We need to work at least a little and earn the good stuff.  It’s fine to get some things handed to us on a platter, but to really appreciate things and be proud of our achievements there needs to be a little bit of blood sweat and tears mixed in.  Having said that, I know we need to work to achieve, I know that things are much easier when they’re not left to the last minute and I understand that you need to deal with the yuck to get to the yum, why do I always try to put things off?

I’ve had some great excuses reasons for not doing the “fun” things like washing up, cleaning, preparing tax documents or getting on the phone to any government department.  They are always valid and believable, but most importantly they are creative and quite often take a bit of effort.  But really I’ve just been doing something that I just find much more enjoyable.  For me, the creative part is important.  I am most happy when I feel that I’m creating something, when my artistic juices are flowing, which is probably why I really don’t enjoy the government department phone calls!

I am the queen of lists.  I have a list for what I need to achieve in the day, what needs to be done around the house, what I need to do to finish my Drawn Outdoors business plan, basically a list for everything.  I get great satisfaction from crossing off completed tasks.  There is nothing more pleasing than seeing a completed list at the end of the day, if you have managed to complete all on the list.  This is where I hit a snag.  I should write my list and then work out what are the most important tasks for the day, what needs to be done and then get those things done first.  I don’t.  I pick and choose.  I do the fun stuff first, a bit like having desert before your main course.  You never want to go back for bangers and mash when you’ve had the chocolate mud cake.

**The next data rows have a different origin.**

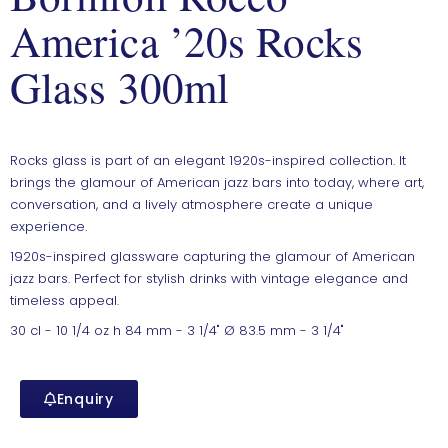
America ’20s Rocks
Glass 300ml
Rocks glass is part of an elegant 1920s-inspired collection. It
brings the glamour of American jazz bars into today, where art,
conversation, and a lively atmosphere create a unique
experience.
1920s-inspired glassware capturing the glamour of American
jazz bars. Perfect for stylish drinks with vintage elegance and
timeless appeal.
30 cl - 10 1/4 oz h 84 mm - 3 1/4" Ø 83.5 mm - 3 1/4"
Enquiry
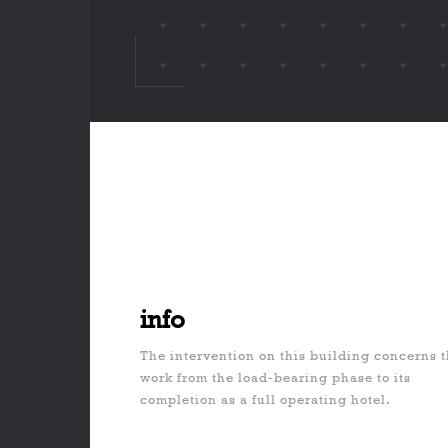
info
The intervention on this building concerns 
work from the load-bearing phase to its
completion as a full operating hotel.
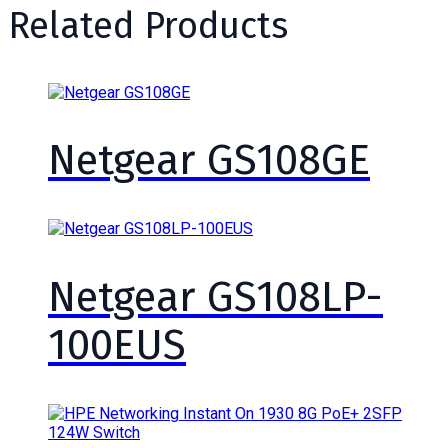
Related Products
Netgear GS108GE
Netgear GS108LP-
100EUS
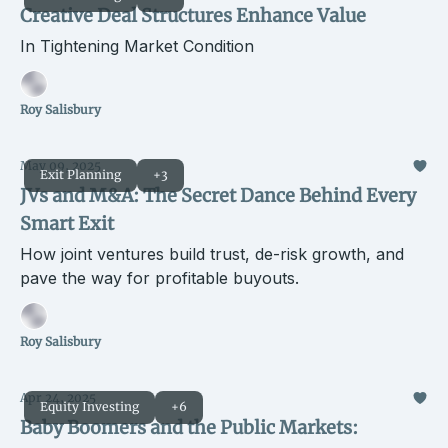
Creative Deal Structures Enhance Value
In Tightening Market Condition
Roy Salisbury
May 09, 2025
Exit Planning
+3
JVs and M&A: The Secret Dance Behind Every
Smart Exit
How joint ventures build trust, de-risk growth, and
pave the way for profitable buyouts.
Roy Salisbury
Apr 24, 2025
Equity Investing
+6
Baby Boomers and the Public Markets:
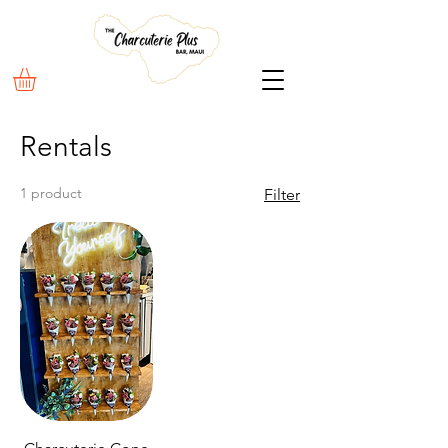
Rentals
1 product
Filter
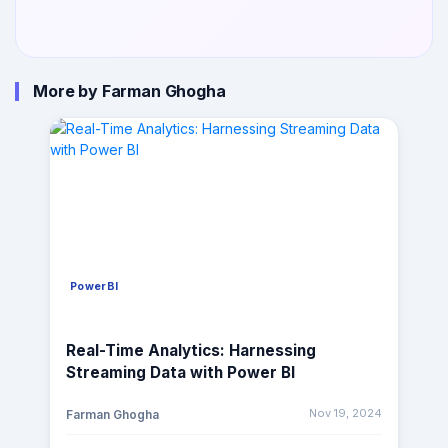
More by Farman Ghogha
PowerBI
Real-Time Analytics: Harnessing
Streaming Data with Power BI
Nov 19, 2024
Farman Ghogha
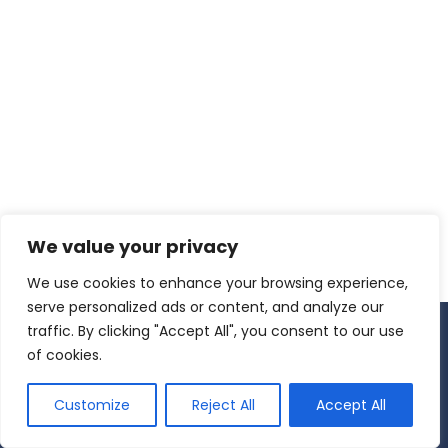
USYS Europe e.V.
Am Hocht 1
66877 Ramstein-Miesenbach
Office: +49 6371 8024718
Cell: +1 718-795-5484
Email: info
(at)usyseurope.org
SERVICE
Downloads
Contact
LEGAL
We value your privacy
Imprint
Privacy Policy
We use cookies to enhance your browsing experience,
Terms & Conditions
serve personalized ads or content, and analyze our
Cookies are small files that are stored on your browser. We use
traffic. By clicking "Accept All", you consent to our use
cookies and similar technologies to ensure our website works
of cookies.
properly. You can choose whether or not you want to consent
to our use of cookies through the options below.
Customize
Reject All
Accept All
OK
No
Privacy Policy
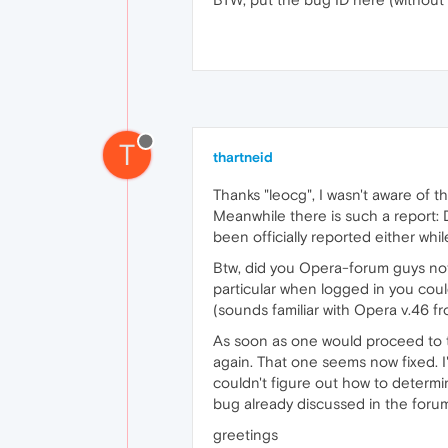
T
thartneid
Thanks "leocg", I wasn't aware of 
Meanwhile there is such a report
been officially reported either wh
Btw, did you Opera-forum guys notic
particular when logged in you coul
(sounds familiar with Opera v.46 
As soon as one would proceed to 
again. That one seems now fixed. 
couldn't figure out how to determin
bug already discussed in the forum 
greetings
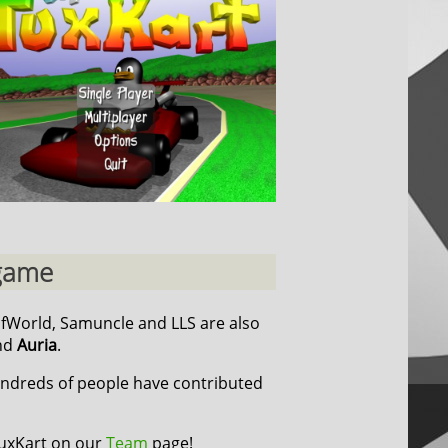
 game
cfWorld, Samuncle and LLS are also
nd
Auria
.
undreds of people have contributed
TuxKart on our
Team
page!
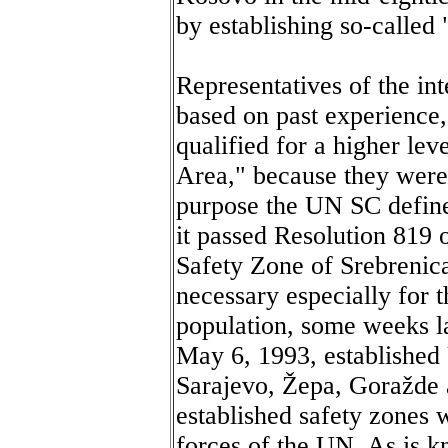
by establishing so-called
Representatives of the in
based on past experience,
qualified for a higher lev
Area," because they were 
purpose the UN SC define
it passed Resolution 819 o
Safety Zone of Srebrenica
necessary especially for t
population, some weeks l
May 6, 1993, established
Sarajevo, Žepa, Goražde a
established safety zones 
forces of the UN. As is k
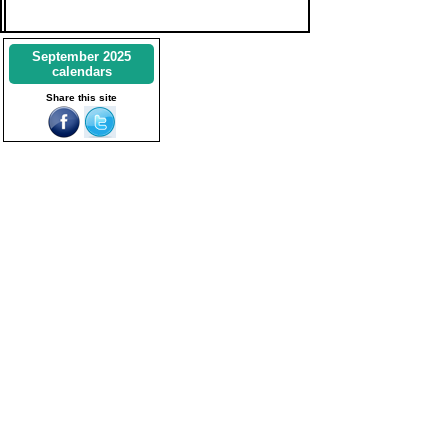
September 2025
calendars
Share this site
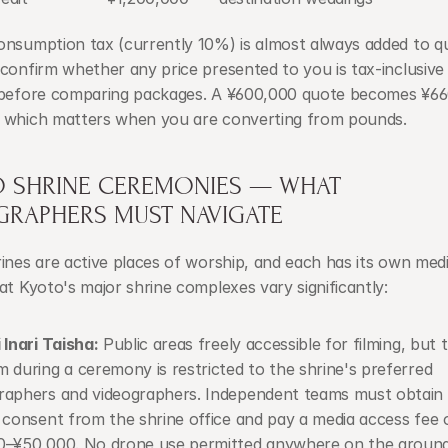
onsumption tax (currently 10%) is almost always added to qu
confirm whether any price presented to you is tax-inclusive 
 before comparing packages. A ¥600,000 quote becomes ¥660
 which matters when you are converting from pounds.
O SHRINE CEREMONIES — WHAT 
GRAPHERS MUST NAVIGATE
ines are active places of worship, and each has its own media
at Kyoto's major shrine complexes vary significantly:
 Inari Taisha:
 Public areas freely accessible for filming, but t
 during a ceremony is restricted to the shrine's preferred 
aphers and videographers. Independent teams must obtain p
 consent from the shrine office and pay a media access fee o
0–¥50,000. No drone use permitted anywhere on the ground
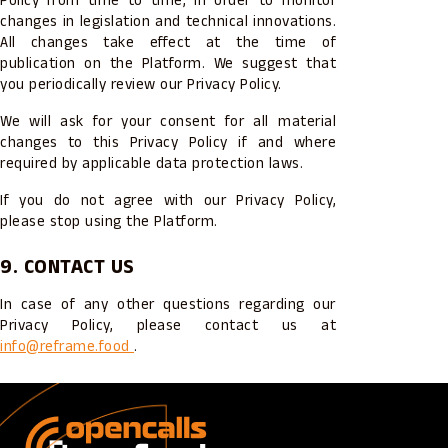
Policy from time to time, in order to monitor
changes in legislation and technical innovations.
All changes take effect at the time of
publication on the Platform. We suggest that
you periodically review our Privacy Policy.
We will ask for your consent for all material
changes to this Privacy Policy if and where
required by applicable data protection laws.
If you do not agree with our Privacy Policy,
please stop using the Platform.
9. CONTACT US
In case of any other questions regarding our
Privacy Policy, please contact us at
info@reframe.food
.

I grew up with a father who’s favourite saying was “never put off until tomorrow what you can do today” so you would think I would have learnt, but alas, no.

How can I change this habit of false achievement?  I get to the end of the day and I’ve achieved a lot.  I’ve checked Facebook, prepared my blog post, made some brownies and played with the munchkins (yes, all very important I know) but we still don’t have milk, I’m not sure what we’re having for dinner and the laundry is still sitting in the machine (woops!).

I need to adopt the same discipline I have in my landscape design process to my every day.  I have a list for a design process .  It is methodical, and if I have a set timeframe I know how much time I can spend on the fun conceptual stuff and how much time I need to commit to the not so fun detailing and documentation.  I know I need to finish things in a certain order and at the end of the day I have achieved something creative, unique and generally pretty good fun, despite the yuck bits.

So heres to a bit of prioritisation and discipline so I can really enjoy my place in the sun building sandcastles and catching waves. And heres to Mr Perfect for being… well…. right again!!